5.5. NBody kernel¶
In this exercise we will work with the NBody kernel. This algorithm numerically approximates the evolution of a system of bodies in which each body continuously interacts with every other body. In this case we want to port a traditional SMP source code to another one which can exploit the benefits of CUDA/OpenCL. Someone already ported the kernel, so it does the same calculations than the previous SMP function.

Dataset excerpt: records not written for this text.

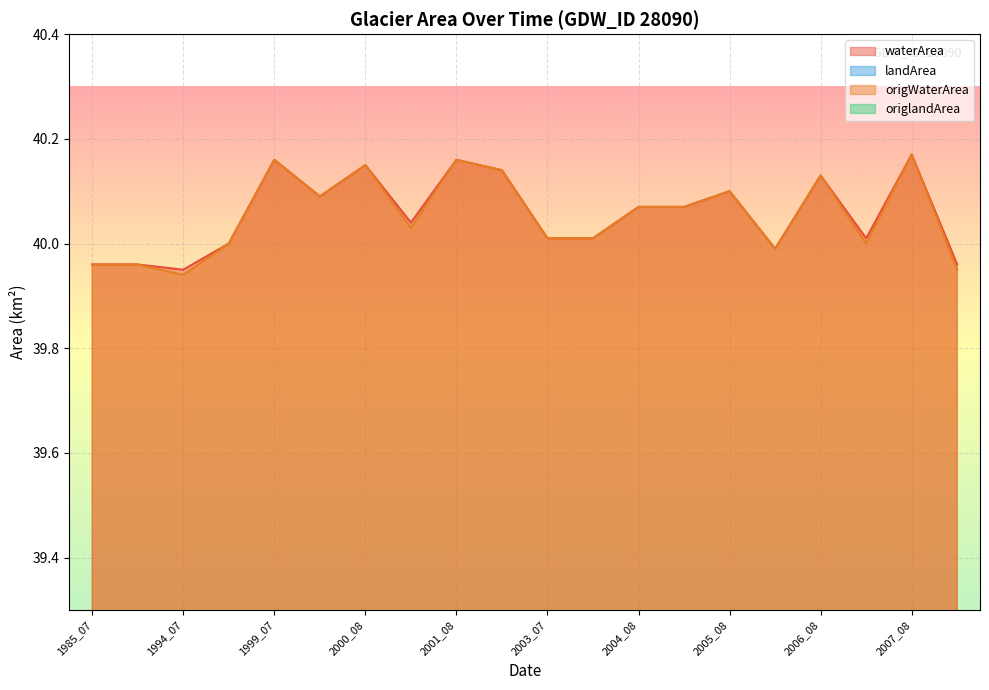

Between 2004_08 and 2003_07, which is larger?

2004_08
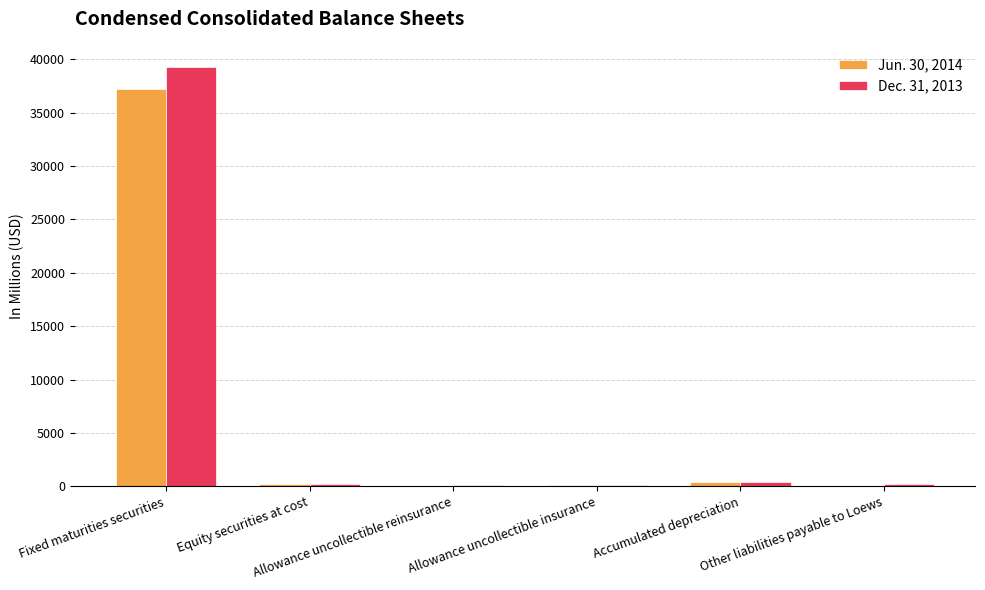

What is the maximum value shown in the chart?

39311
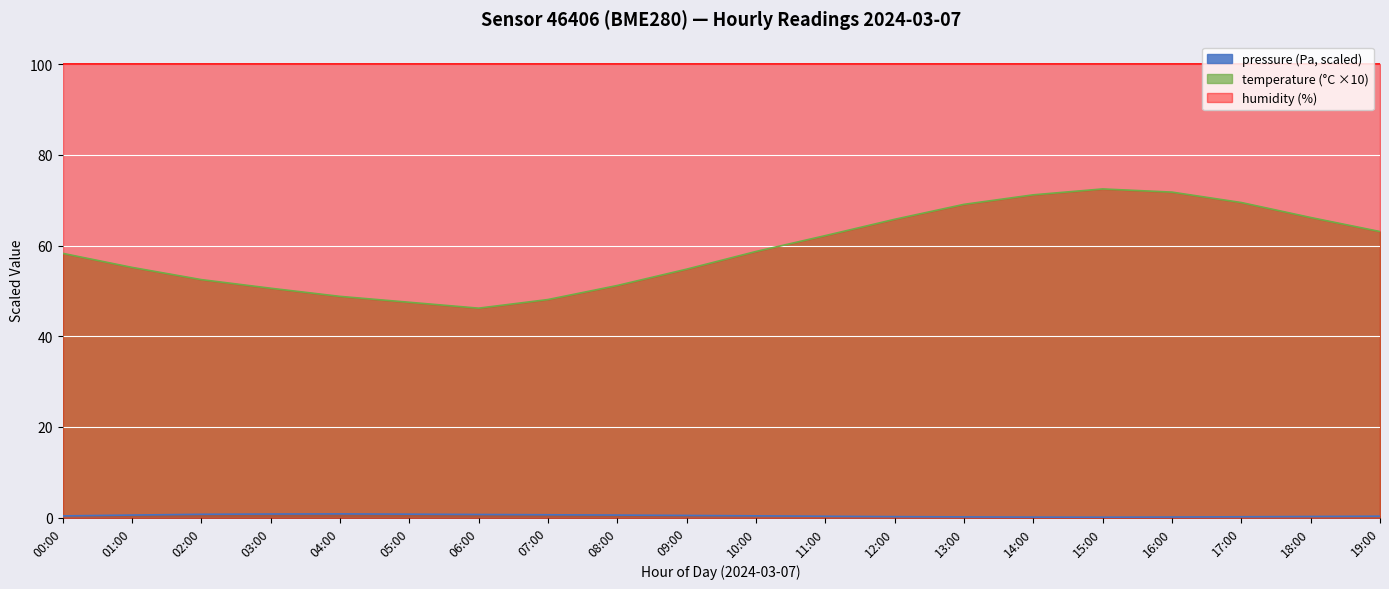

True or false: pressure has a value of 0.3 at 18:00.

False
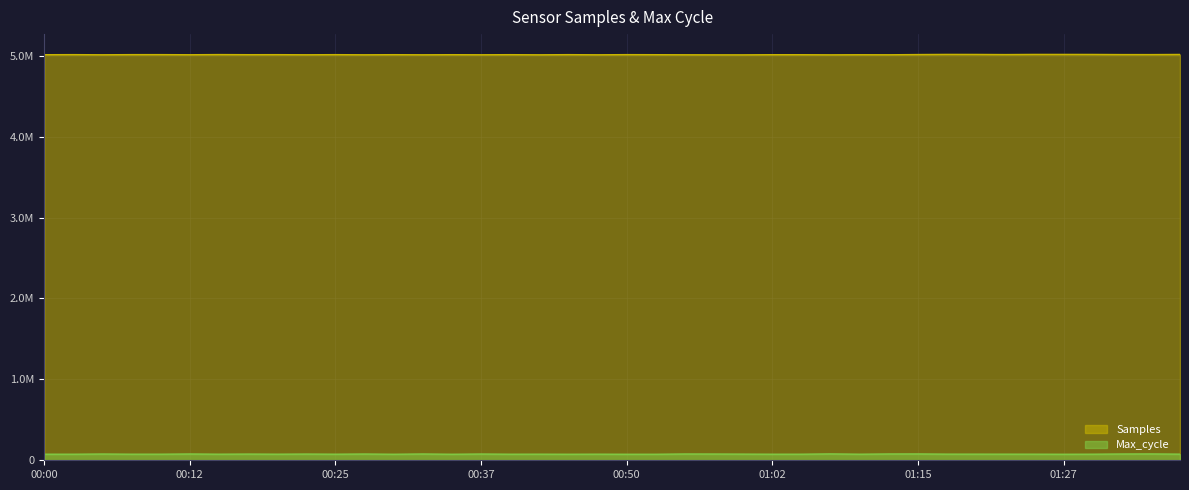

Which category has the lowest value across all series?

01:27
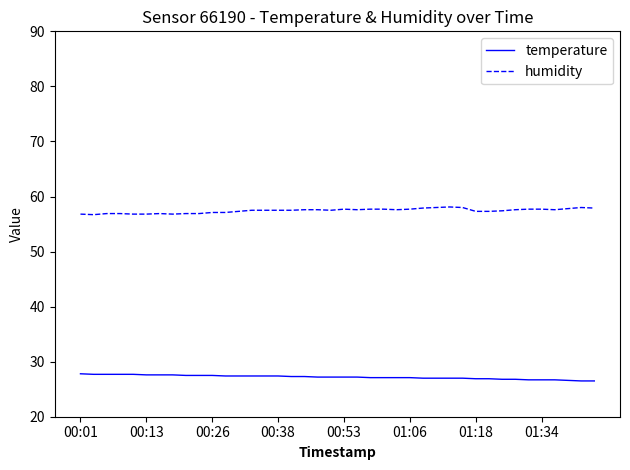

What is the average value of the humidity series?

57.4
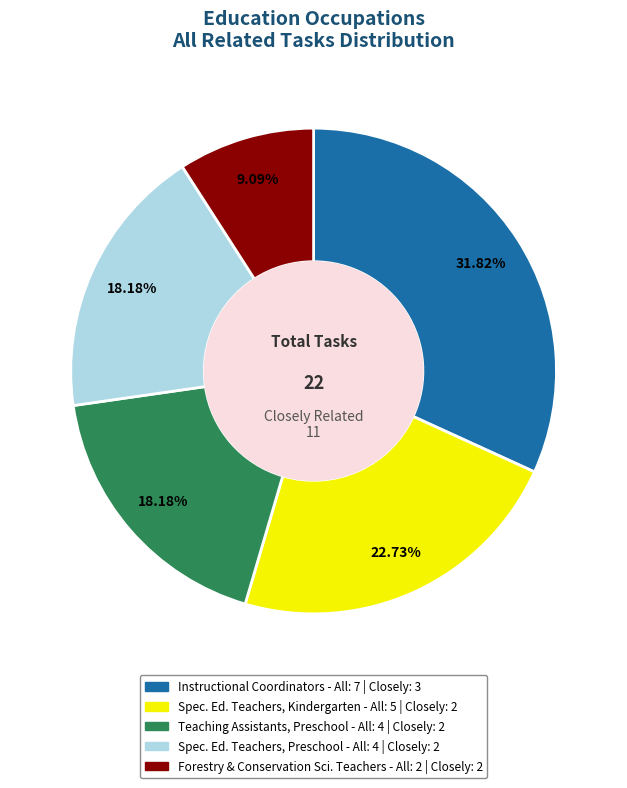

Is there a majority slice in this chart?

No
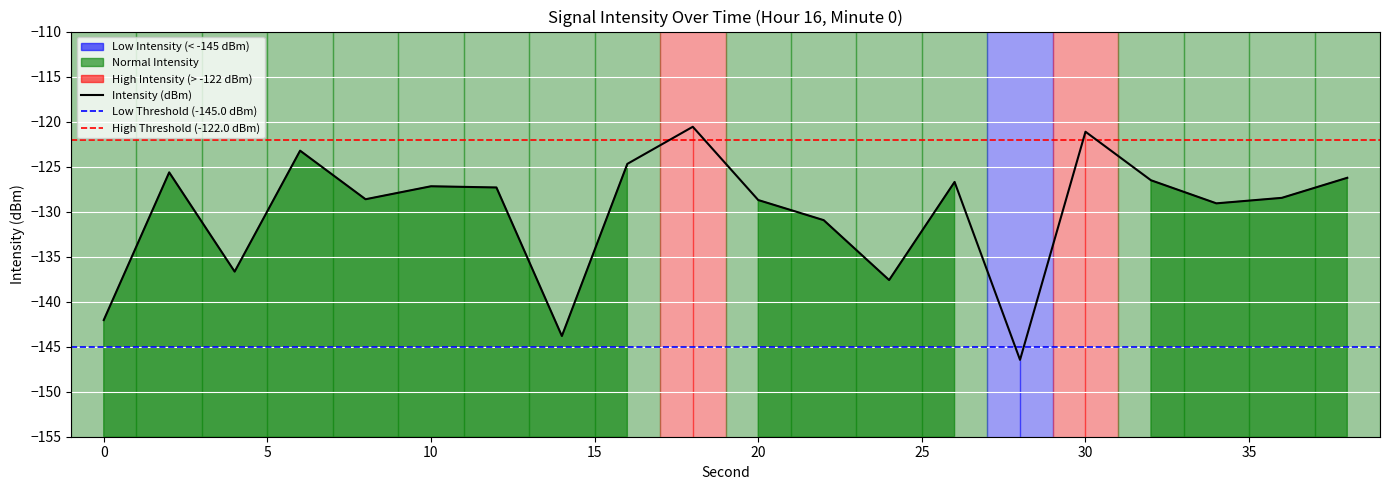

How many points are lower than both their immediate neighbors (excluding endpoints)?

6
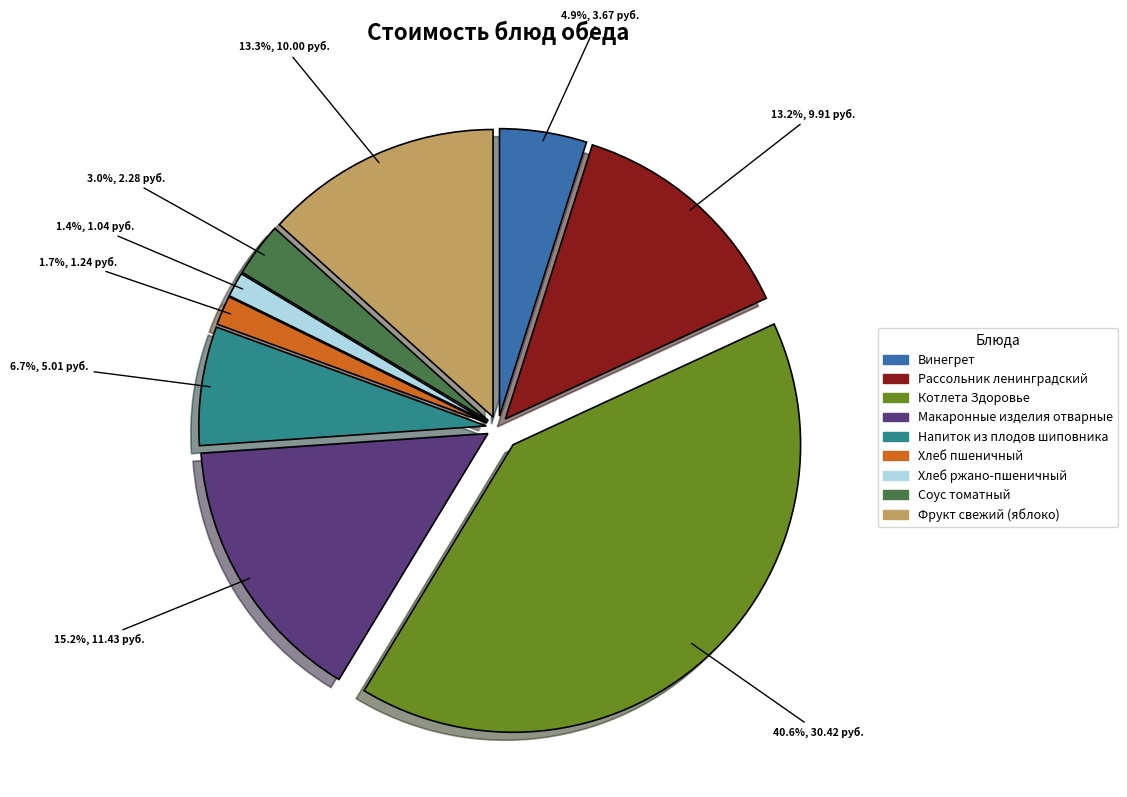

Which slice is the largest?

Котлета Здоровье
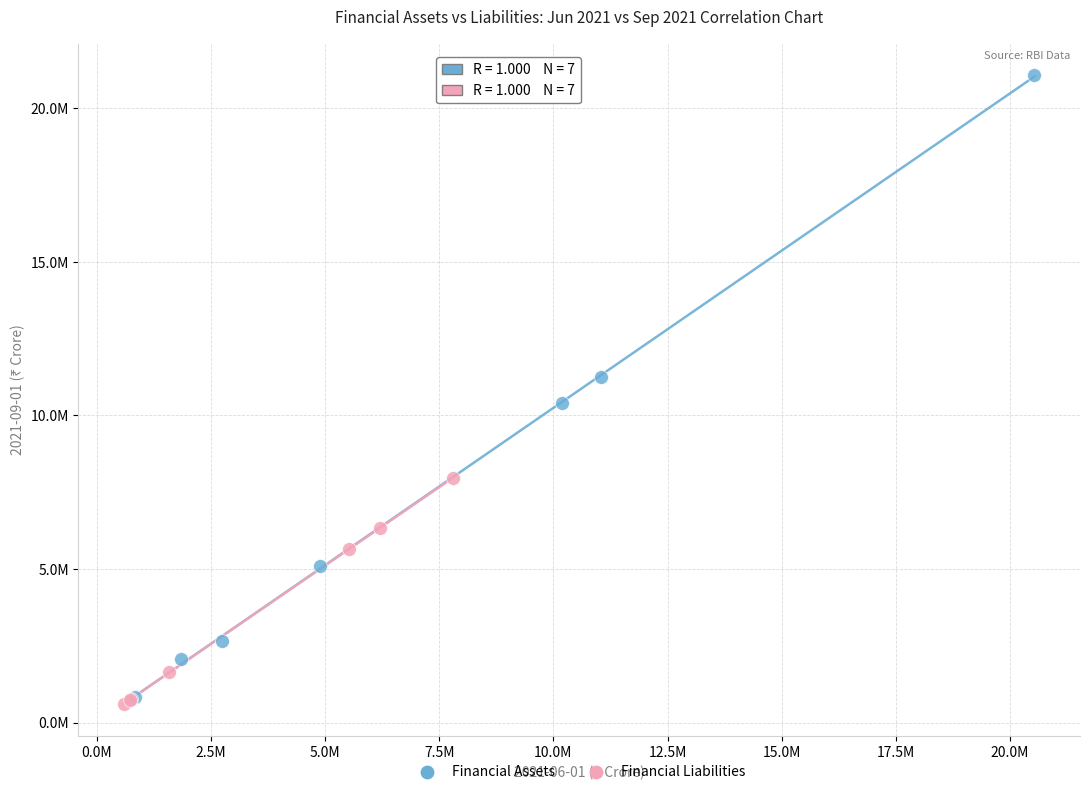

What are all the series names shown in the legend?

Financial Assets, Financial Liabilities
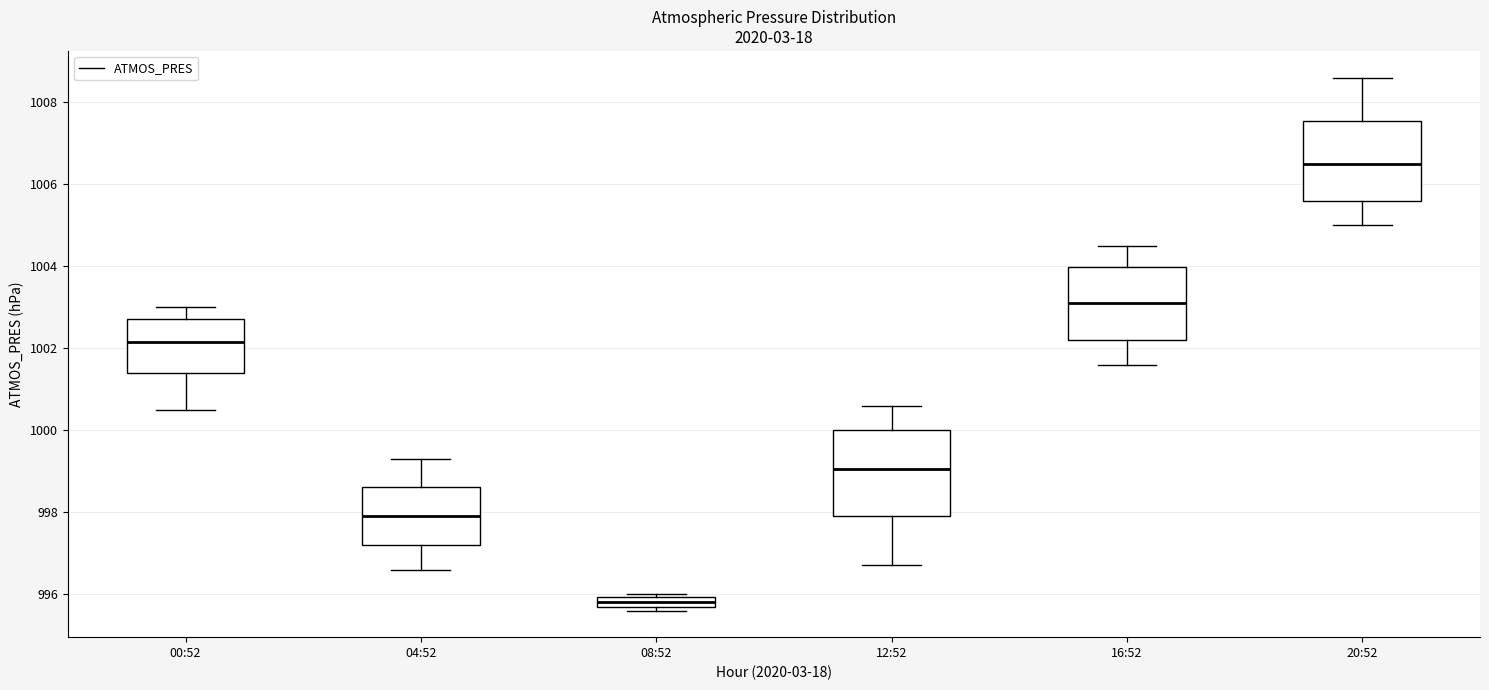

Which box has the lowest median line?

08:52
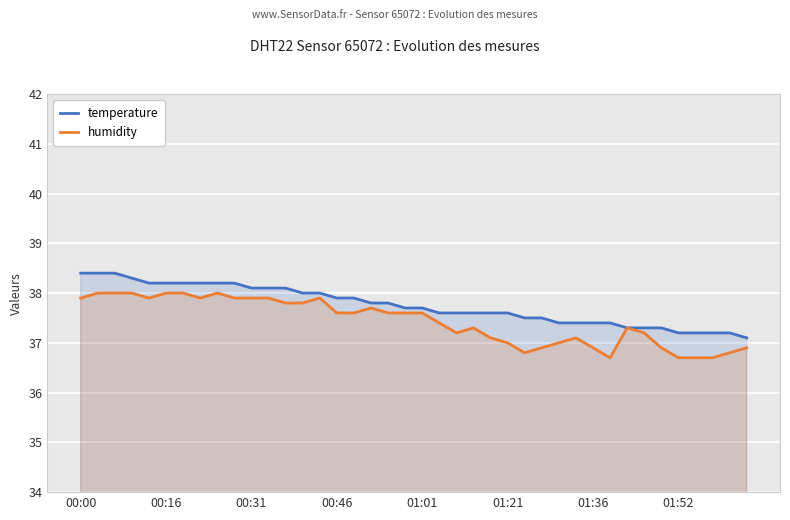

At which label does temperature reach its peak?

00:00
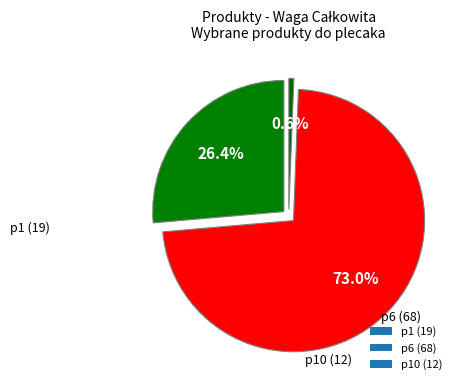

What is the largest slice in the pie chart?

p6 (68)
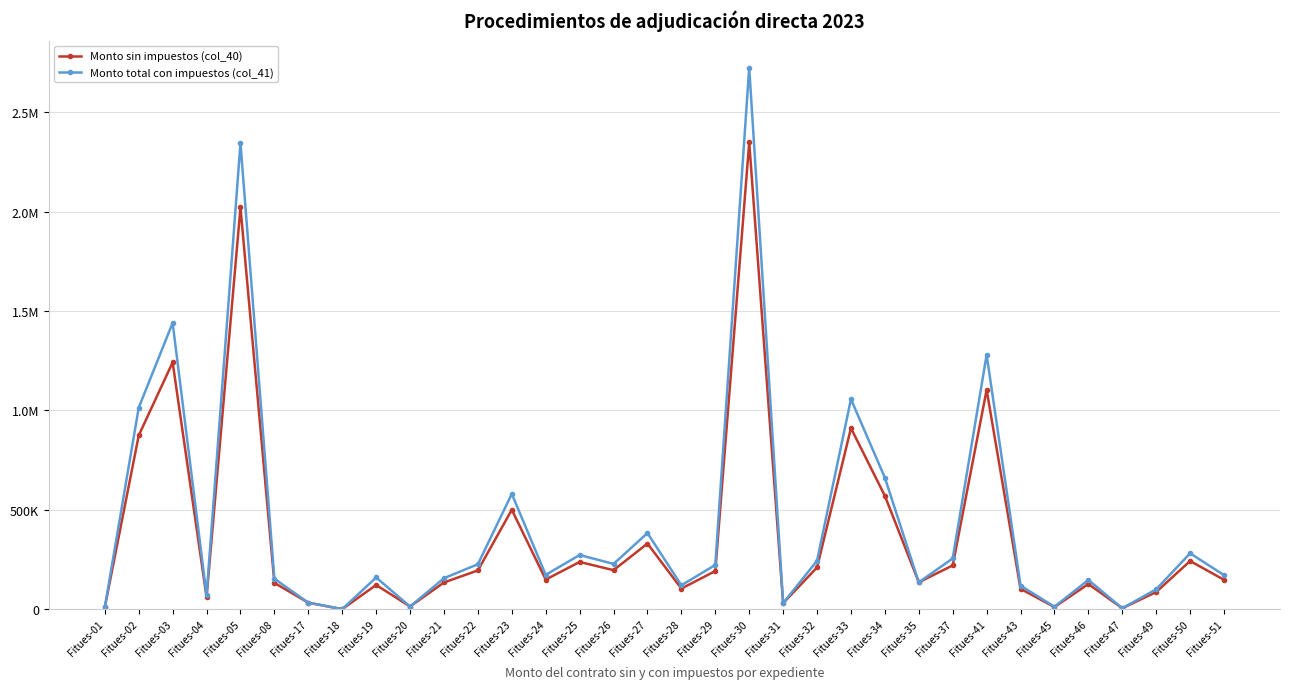

Does the chart have visible grid lines?

Yes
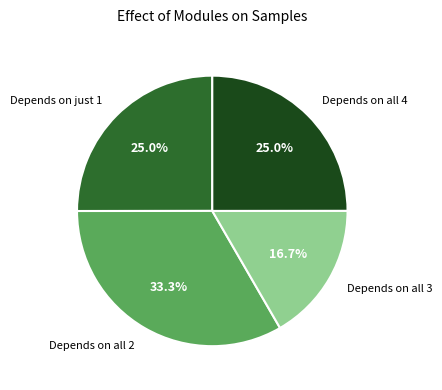

Which category has the biggest portion of the pie?

Depends on all 2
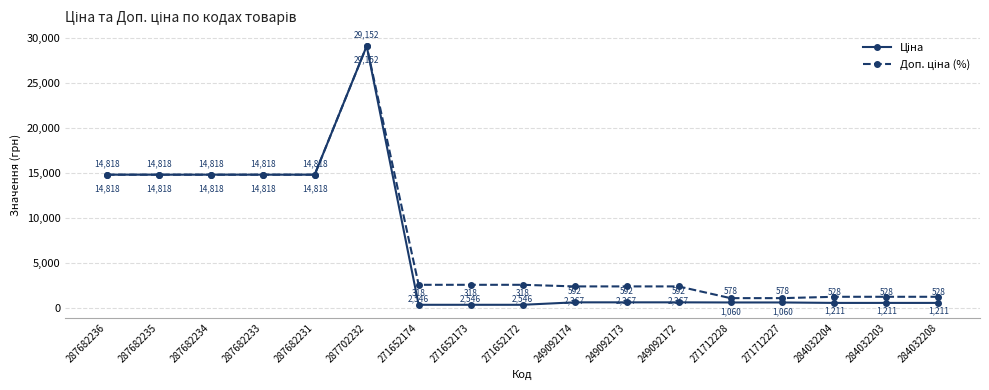

What is the label of the 3rd point from the left?

287682234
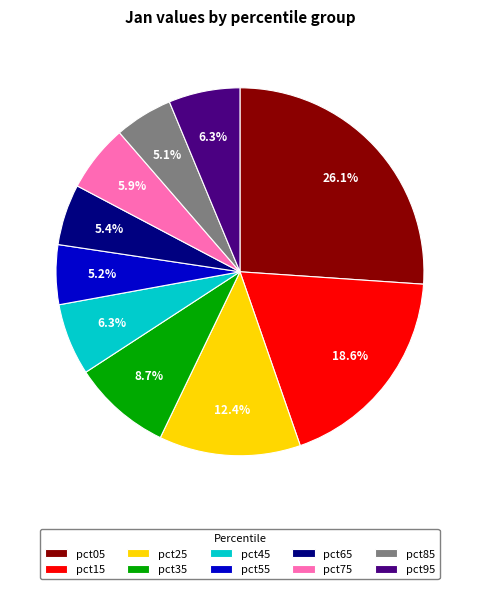

Which category has the biggest portion of the pie?

pct05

Sources are not complete, we only have the C code which is calling a SMP function and a CUDA/OCL kernel, they do not interact with each other, nbody.c file have:
// Call the kernel
calculate_force_func(bs,time_interval,number_of_particles,this_particle_array, &output_array[i], i, i+bs-1);
In this case there is nothing but a kernel ported by someone and a code calling a smp function. We’ll need to declare the kernel as an OmpSs task as we have done in previous examples.
Note
Use an intermediate header file and include it, it will work if we declare it on the .c file.
Once the kernel is correctly declared as a task, we can call it instead of the ‘old’ smp function. We can proceed to compile the source code, using the command ‘make’. After it (if there are no errors), we can execute it using one of the running scripts. In order to check results, you can use the command ‘diff nbody_out-ref.xyz nbody_out.xyz’.
Note
If someone is interested, you can try to do a NBody implementation which works with multiple GPUs can be done if you have finished early, you must split the output in different parts so each GPU will calculate one of this parts.
If we check the whole source code in nbody.c (not needed), you can see that the ‘Particle_array_calculate_forces_cuda’ function in kernel.c is called 10 times, and in each call, the input and output array are swapped, so they act like their counter-part in the next call. So when we split the output, we must also split the input in as many pieces as the previous output.